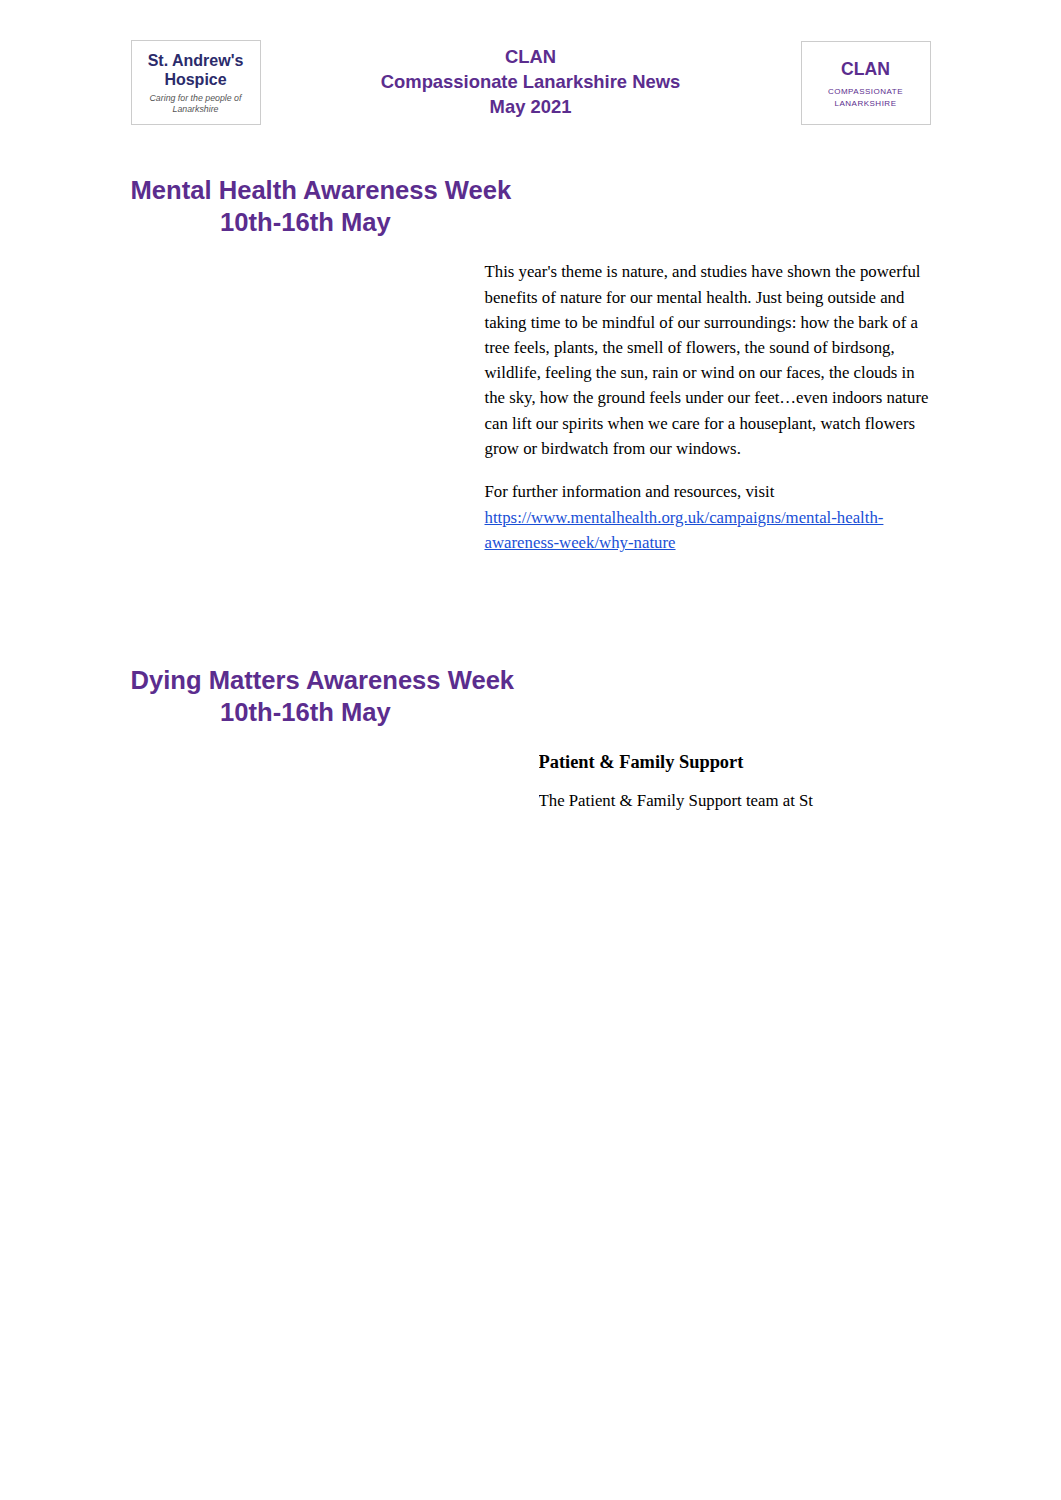St. Andrew's
Hospice Caring for the people of Lanarkshire
CLAN
Compassionate Lanarkshire News
May 2021
CLAN COMPASSIONATE LANARKSHIRE
Mental Health Awareness Week 10th-16th May
This year's theme is nature, and studies have shown the powerful benefits of nature for our mental health. Just being outside and taking time to be mindful of our surroundings: how the bark of a tree feels, plants, the smell of flowers, the sound of birdsong, wildlife, feeling the sun, rain or wind on our faces, the clouds in the sky, how the ground feels under our feet…even indoors nature can lift our spirits when we care for a houseplant, watch flowers grow or birdwatch from our windows.
For further information and resources, visit https://www.mentalhealth.org.uk/campaigns/mental-health-awareness-week/why-nature
Dying Matters Awareness Week 10th-16th May
Patient & Family Support
The Patient & Family Support team at St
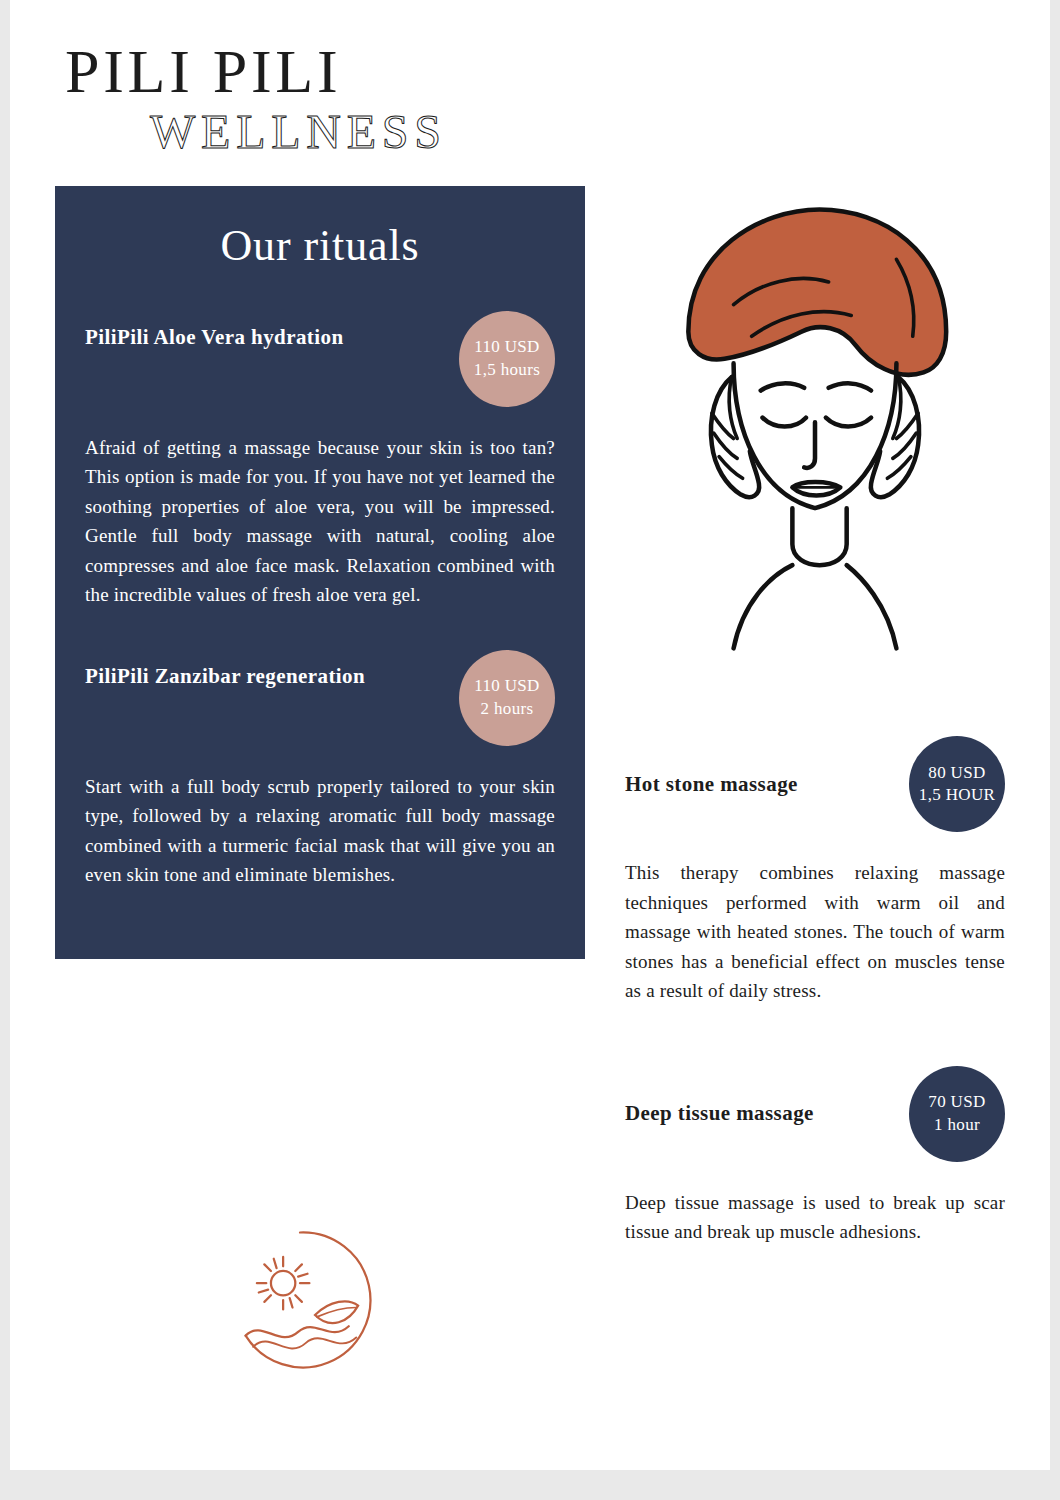PILI PILI
WELLNESS
Our rituals
PiliPili Aloe Vera hydration
110 USD 1,5 hours
Afraid of getting a massage because your skin is too tan? This option is made for you. If you have not yet learned the soothing properties of aloe vera, you will be impressed. Gentle full body massage with natural, cooling aloe compresses and aloe face mask. Relaxation combined with the incredible values of fresh aloe vera gel.
PiliPili Zanzibar regeneration
110 USD 2 hours
Start with a full body scrub properly tailored to your skin type, followed by a relaxing aromatic full body massage combined with a turmeric facial mask that will give you an even skin tone and eliminate blemishes.
Hot stone massage
80 USD 1,5 HOUR
This therapy combines relaxing massage techniques performed with warm oil and massage with heated stones. The touch of warm stones has a beneficial effect on muscles tense as a result of daily stress.
Deep tissue massage
70 USD 1 hour
Deep tissue massage is used to break up scar tissue and break up muscle adhesions.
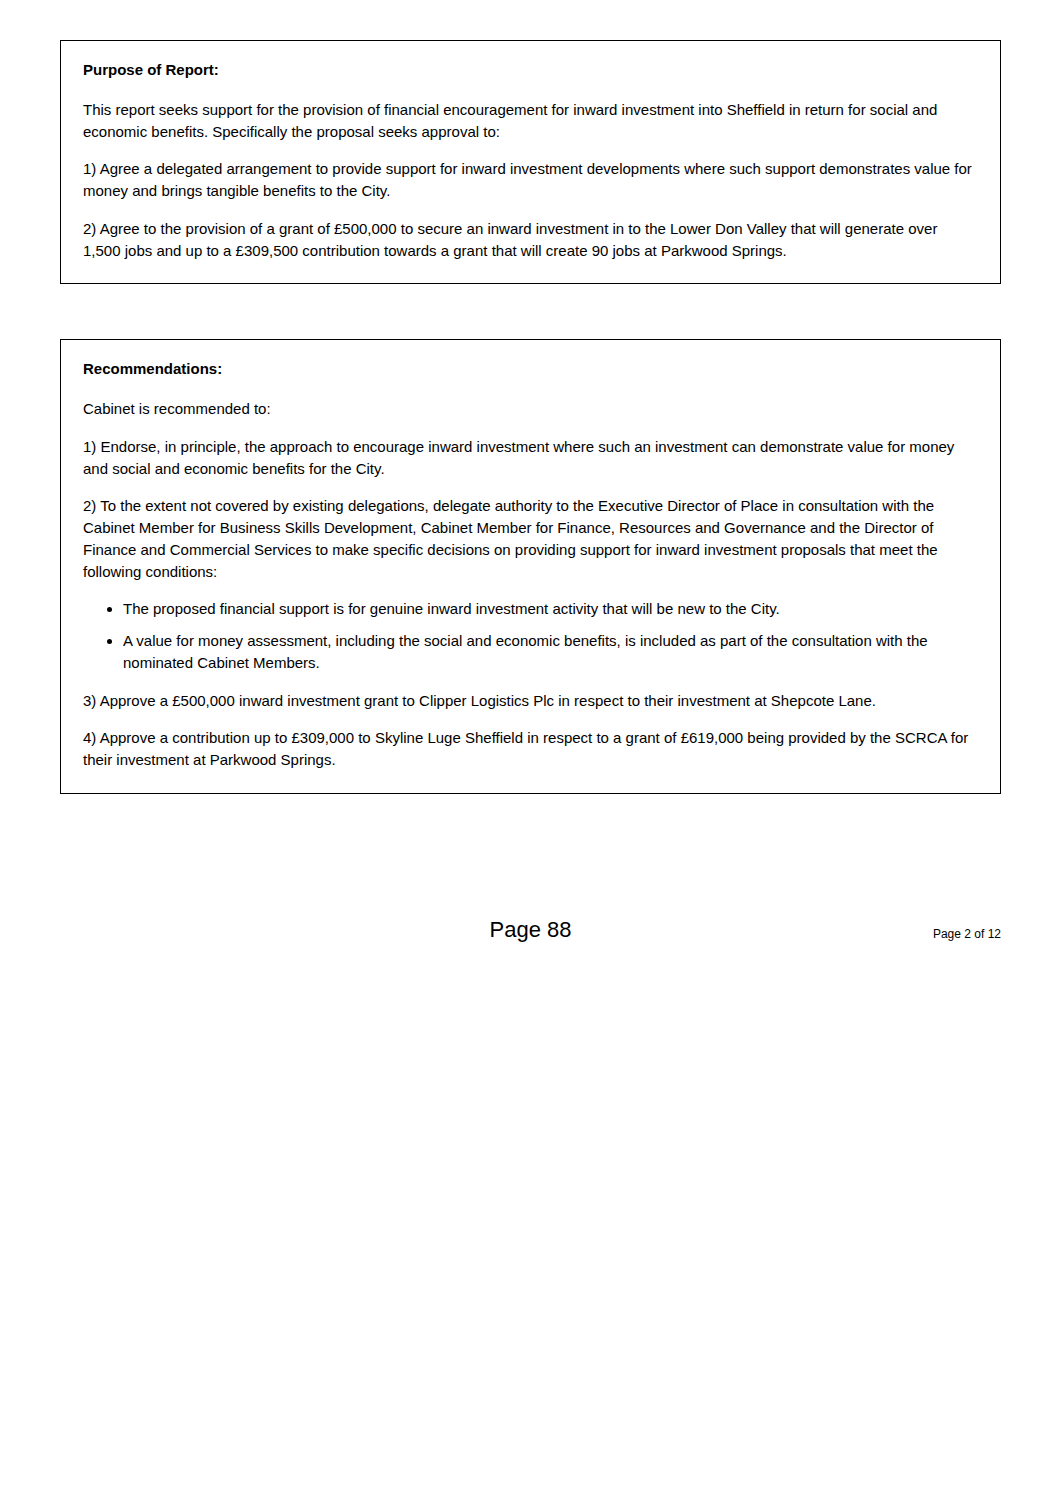Purpose of Report:
This report seeks support for the provision of financial encouragement for inward investment into Sheffield in return for social and economic benefits. Specifically the proposal seeks approval to:
1) Agree a delegated arrangement to provide support for inward investment developments where such support demonstrates value for money and brings tangible benefits to the City.
2) Agree to the provision of a grant of £500,000 to secure an inward investment in to the Lower Don Valley that will generate over 1,500 jobs and up to a £309,500 contribution towards a grant that will create 90 jobs at Parkwood Springs.
Recommendations:
Cabinet is recommended to:
1) Endorse, in principle, the approach to encourage inward investment where such an investment can demonstrate value for money and social and economic benefits for the City.
2) To the extent not covered by existing delegations, delegate authority to the Executive Director of Place in consultation with the Cabinet Member for Business Skills Development, Cabinet Member for Finance, Resources and Governance and the Director of Finance and Commercial Services to make specific decisions on providing support for inward investment proposals that meet the following conditions:
The proposed financial support is for genuine inward investment activity that will be new to the City.
A value for money assessment, including the social and economic benefits, is included as part of the consultation with the nominated Cabinet Members.
3) Approve a £500,000 inward investment grant to Clipper Logistics Plc in respect to their investment at Shepcote Lane.
4) Approve a contribution up to £309,000 to Skyline Luge Sheffield in respect to a grant of £619,000 being provided by the SCRCA for their investment at Parkwood Springs.
Page 88 Page 2 of 12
━━━━━━━━━━━━━━━━━━━━━━━━━━━━━━
PROBLEM TO WORK ON
Skip the pictures, then return the rest of the data exactly.

YOUR SOLUTION
St. Andrew's
Hospice Caring for the people of Lanarkshire
CLAN
Compassionate Lanarkshire News
May 2021
CLAN COMPASSIONATE LANARKSHIRE
Mental Health Awareness Week 10th-16th May
This year's theme is nature, and studies have shown the powerful benefits of nature for our mental health. Just being outside and taking time to be mindful of our surroundings: how the bark of a tree feels, plants, the smell of flowers, the sound of birdsong, wildlife, feeling the sun, rain or wind on our faces, the clouds in the sky, how the ground feels under our feet…even indoors nature can lift our spirits when we care for a houseplant, watch flowers grow or birdwatch from our windows.
For further information and resources, visit https://www.mentalhealth.org.uk/campaigns/mental-health-awareness-week/why-nature
Dying Matters Awareness Week 10th-16th May
Patient & Family Support
The Patient & Family Support team at St
PILI PILI
WELLNESS
Our rituals
PiliPili Aloe Vera hydration
110 USD 1,5 hours
Afraid of getting a massage because your skin is too tan? This option is made for you. If you have not yet learned the soothing properties of aloe vera, you will be impressed. Gentle full body massage with natural, cooling aloe compresses and aloe face mask. Relaxation combined with the incredible values of fresh aloe vera gel.
PiliPili Zanzibar regeneration
110 USD 2 hours
Start with a full body scrub properly tailored to your skin type, followed by a relaxing aromatic full body massage combined with a turmeric facial mask that will give you an even skin tone and eliminate blemishes.
Hot stone massage
80 USD 1,5 HOUR
This therapy combines relaxing massage techniques performed with warm oil and massage with heated stones. The touch of warm stones has a beneficial effect on muscles tense as a result of daily stress.
Deep tissue massage
70 USD 1 hour
Deep tissue massage is used to break up scar tissue and break up muscle adhesions.
Purpose of Report:
This report seeks support for the provision of financial encouragement for inward investment into Sheffield in return for social and economic benefits. Specifically the proposal seeks approval to:
1) Agree a delegated arrangement to provide support for inward investment developments where such support demonstrates value for money and brings tangible benefits to the City.
2) Agree to the provision of a grant of £500,000 to secure an inward investment in to the Lower Don Valley that will generate over 1,500 jobs and up to a £309,500 contribution towards a grant that will create 90 jobs at Parkwood Springs.
Recommendations:
Cabinet is recommended to:
1) Endorse, in principle, the approach to encourage inward investment where such an investment can demonstrate value for money and social and economic benefits for the City.
2) To the extent not covered by existing delegations, delegate authority to the Executive Director of Place in consultation with the Cabinet Member for Business Skills Development, Cabinet Member for Finance, Resources and Governance and the Director of Finance and Commercial Services to make specific decisions on providing support for inward investment proposals that meet the following conditions:
The proposed financial support is for genuine inward investment activity that will be new to the City.
A value for money assessment, including the social and economic benefits, is included as part of the consultation with the nominated Cabinet Members.
3) Approve a £500,000 inward investment grant to Clipper Logistics Plc in respect to their investment at Shepcote Lane.
4) Approve a contribution up to £309,000 to Skyline Luge Sheffield in respect to a grant of £619,000 being provided by the SCRCA for their investment at Parkwood Springs.
Page 88 Page 2 of 12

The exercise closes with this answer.